Bartosz Opania pojawieniem się na salonach wywołał wielkie poruszenie. Oficjalnie potwierdził

Bartosz Opania przed laty był bożyszczem kobiet. Role w filmie "Zakochani" czy serialu "Na dobre i na złe" wywindowały go na szczyt. Kilka lat temu jednak niemal całkowicie zniknął z show-biznesu. Dopiero niedawno wyjawił, co było tego powodem. "Ta choroba bardzo dużo mi zabrała" - wyjawił aktor, dodając że najgorsze ma już za sobą. W miniony poniedziałek 53-latek niespodziewanie pojawił się po długiej przerwie na salonach, wywołując przy okazji niemałe poruszenie...

Bartosz Opania to syn słynnego Mariana, więc nie było niczym dziwnym, że w pewnym momencie zapragnął pójść w ślady ojca. 

Jego kariera zaczęła się naprawdę imponująco. Popularność i miłość fanów przyniosły mu role w "Zakochanych" czy "Cwale" oraz serialu "Na dobre i na złe". 

W produkcji TVP w pewnym momencie jednak przestał się pojawiać, co wyraźnie zmartwiło jego fanów. Wtedy też przestał pojawiać się na salonach, których i tak mocno unikał. 

Reklama

Bartosz Opania zniknął na lata

Wyjątek zrobił w 2019 roku, gdy pojawił się na jednej z teatralnych premier. Na zdjęciach trudno było go rozpoznać.

Po tym wydarzeniu aktor ponownie niemal zapadł się pod ziemię. Dwa lata temu "Rewia" donosiła o niepokojących się o aktorach sąsiadach, bo ponoć także w domu przestał się pojawiać. 

"Jego samochód albo motor zawsze stały gdzieś w pobliżu, a teraz ani śladu" - martwią się w "Rewii" jego sąsiedzi. 

Bartosz Opania o chorobie

Jakiś czas temu aktor udzielił jednak wywiadu, w którym wyjaśnił, dlaczego zniknął na lata. Okazało się, że to podstępna choroba zabrała mu tę sporą część życia. 
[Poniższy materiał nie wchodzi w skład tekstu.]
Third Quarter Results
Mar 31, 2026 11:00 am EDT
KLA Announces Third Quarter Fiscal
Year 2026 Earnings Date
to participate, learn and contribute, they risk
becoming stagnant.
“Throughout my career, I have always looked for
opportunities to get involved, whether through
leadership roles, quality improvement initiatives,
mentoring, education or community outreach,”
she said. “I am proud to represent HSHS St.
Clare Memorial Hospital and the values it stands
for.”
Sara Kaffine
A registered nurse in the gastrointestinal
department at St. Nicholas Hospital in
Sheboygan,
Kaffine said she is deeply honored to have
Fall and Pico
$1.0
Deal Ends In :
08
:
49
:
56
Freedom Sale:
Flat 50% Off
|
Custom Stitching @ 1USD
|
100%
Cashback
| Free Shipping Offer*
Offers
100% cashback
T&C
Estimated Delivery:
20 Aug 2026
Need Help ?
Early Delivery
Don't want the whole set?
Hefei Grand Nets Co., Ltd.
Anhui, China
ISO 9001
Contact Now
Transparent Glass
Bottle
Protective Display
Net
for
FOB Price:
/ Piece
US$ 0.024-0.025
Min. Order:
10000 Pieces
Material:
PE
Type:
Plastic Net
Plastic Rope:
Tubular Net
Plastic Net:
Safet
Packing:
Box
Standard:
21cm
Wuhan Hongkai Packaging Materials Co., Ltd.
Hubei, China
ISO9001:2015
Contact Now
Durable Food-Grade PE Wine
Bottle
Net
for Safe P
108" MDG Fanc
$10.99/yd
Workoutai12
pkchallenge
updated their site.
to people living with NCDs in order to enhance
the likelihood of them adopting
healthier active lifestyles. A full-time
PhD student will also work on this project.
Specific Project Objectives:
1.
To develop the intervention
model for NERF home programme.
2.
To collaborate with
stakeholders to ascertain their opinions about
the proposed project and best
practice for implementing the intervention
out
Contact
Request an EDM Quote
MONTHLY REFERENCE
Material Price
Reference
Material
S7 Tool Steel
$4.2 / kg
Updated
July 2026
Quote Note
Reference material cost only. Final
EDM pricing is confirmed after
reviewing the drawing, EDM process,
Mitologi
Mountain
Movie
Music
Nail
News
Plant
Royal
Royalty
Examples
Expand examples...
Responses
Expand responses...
"Nie chciałbym epatować tą sytuacją w żaden sposób, ale ponieważ jest to dosyć poważny problem społeczny i ludzki [...]. Generalnie byłem chory na depresję i ta choroba bardzo dużo mi zabrała. Chciałbym namówić wszystkich, aby pochylali się nad takimi osobami, byli bardzo czujni, bo to jest naprawdę bardzo przewlekła, ciężka choroba" -  mówił w Super Expressie.

Wyjaśnił też, dlaczego właśnie teraz zaczął o tym mówić w mediach:

"Jest taka obawa, że gdy się o tym mówi, to zaczyna to być modne, ale to dobrze. Lepiej patrzeć na ludzi w ten sposób i być czujnym, niż nie zauważyć tego, że ktoś jest pogrążony w ciemności" – dodał Bartosz. 

Przy okazji wywiadu zdradził, że najgorsze ma już za sobą i planuje wrócić do aktorstwa. Opowiedział o planach związanych z nagraniem też własnej płyty.

Wygląda na to, że faktycznie udało mu się wygrać tę trudną walkę. W miniony poniedziałek Opania po latach pojawił się ponownie na salonach, wywołując przy okazji niemałe poruszenie. 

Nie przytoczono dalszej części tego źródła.